Essa leitura dos fatos, portanto, acaba apresentando o papa emérito como objeto de pressões e incapaz de resistir a essas mesmas pressões. No livro-entrevista Ultime Conversazioni, com Peter Seewald, o jornalista alemão havia feito a Ratzinger uma pergunta explícita sobre os jornais que falam de “chantagem e conspiração”. “São todos absurdos”, respondera peremptoriamente o papa emérito “muito lúcido no pensamento”, desclassificando essas elucubrações como suspense ficcional.
“Devo dizer – acrescentara – que o fato de que um homem, por qualquer razão que seja, imagine ter que provocar um escândalo para purificar a Igreja é um caso insignificante. Mas ninguém tentou me chantagear. Eu sequer teria permitido. Se tivessem tentado fazer isso, eu não teria ido embora, porque não se deve sair quando se está sob pressão. E também não é verdade que eu fiquei desiludido ou coisas semelhantes. Ao contrário, graças a Deus, eu estava no estado de ânimo pacífico de quem superou a dificuldade. O estado de ânimo em que se pode passar o bastão tranquilamente para quem vem depois”.
É preciso notar como Bento XVI enfatiza o seguinte: “Se tivessem tentado fazer isso, eu não teria ido embora, porque não se deve sair quando se está sob pressão”. Depois do lançamento do livro-entrevista, assim como da conversa que conclui que o belo livro biográfico editado por Elio Guerriero, que além de explicar as motivações da renúncia também contêm palavras de apreço pelo sucessor, os teóricos da conspiração reagiram chamando Ratzinger de mentiroso: ele teria renunciado porque estava sob pressão e chantagem, mas, obviamente, não seria capaz de confirmar isso e, ao contrário, seria forçado a dizer publicamente o contrário.

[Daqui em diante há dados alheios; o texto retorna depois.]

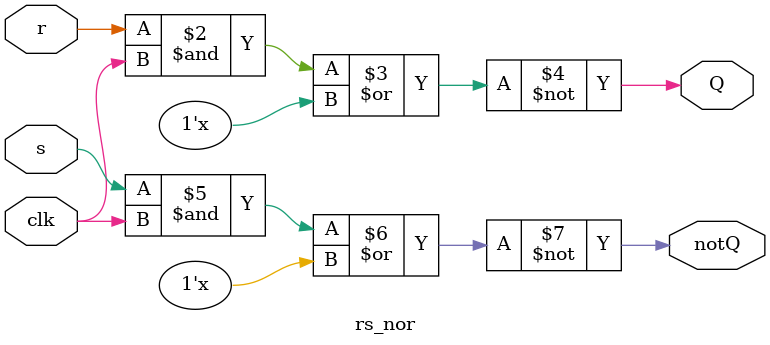
<source format=v>
`timescale 1ns / 1ps

module rs_nor(
    input r, s, clk,
    output reg Q, notQ
    );
    always @(*) begin
        Q <= ~((r & clk) | notQ);
        notQ <= ~((s & clk) | Q);
    end
endmodule
</source>
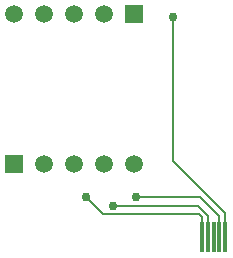
<source format=gbr>
G04 EAGLE Gerber RS-274X export*
G75*
%MOMM*%
%FSLAX34Y34*%
%LPD*%
%INBottom Copper*%
%IPPOS*%
%AMOC8*
5,1,8,0,0,1.08239X$1,22.5*%
G01*
%ADD10R,1.508000X1.508000*%
%ADD11C,1.508000*%
%ADD12R,0.300000X2.500000*%
%ADD13C,0.756400*%
%ADD14C,0.152400*%


D10*
X148900Y229250D03*
D11*
X174300Y229250D03*
X199700Y229250D03*
X225100Y229250D03*
X250500Y229250D03*
X148900Y356000D03*
D10*
X250500Y356000D03*
D11*
X225100Y356000D03*
X199700Y356000D03*
X174300Y356000D03*
D12*
X327500Y167500D03*
X322500Y167500D03*
X317500Y167500D03*
X312500Y167500D03*
X307500Y167500D03*
D13*
X209500Y201500D03*
D14*
X307500Y184500D02*
X307500Y167500D01*
X224000Y187000D02*
X209500Y201500D01*
X224000Y187000D02*
X305000Y187000D01*
X307500Y184500D01*
D13*
X252000Y201500D03*
D14*
X306000Y201500D01*
X322000Y185500D01*
X322000Y168000D02*
X322500Y167500D01*
X322000Y168000D02*
X322000Y185500D01*
D13*
X283000Y354000D03*
D14*
X283000Y232033D01*
X327500Y187533D02*
X327500Y167500D01*
X327500Y187533D02*
X283000Y232033D01*
D13*
X232000Y194000D03*
D14*
X304000Y194000D01*
X312500Y185500D02*
X312500Y167500D01*
X312500Y185500D02*
X304000Y194000D01*
M02*

</source>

Esse suspense ficcional caminha lado a lado com outras afirmações, em certo sentido, ainda mais graves, as teorias sobre o “papado compartilhado” e sobre o “ministério petrino” em cogestão. Teorias que, nos últimos anos, contaram com alguns defensores, pondo em discussão, desta vez de verdade, a tradição da Igreja e a sua constituição divina.
Resta em aberto a questão sobre até que ponto algumas escolhas pessoais, e nunca codificadas por escrito, feitas por Bento XVI – como a de manter o hábito branco e o nome papal, assim como a escolha da figura do emeritado –, alimentaram involuntariamente os seguidores da teoria dos dois papas, que depois degenerou em teoria do papa renunciatário por estar sob chantagem. Assim como resta em aberto a questão sobre aqueles visitantes que, dirigindo-se frequentemente para encontrar Bento, depois fazem uso dessas entradas para afirmar exatamente o contrário daquilo que o próprio Ratzinger disse publicamente.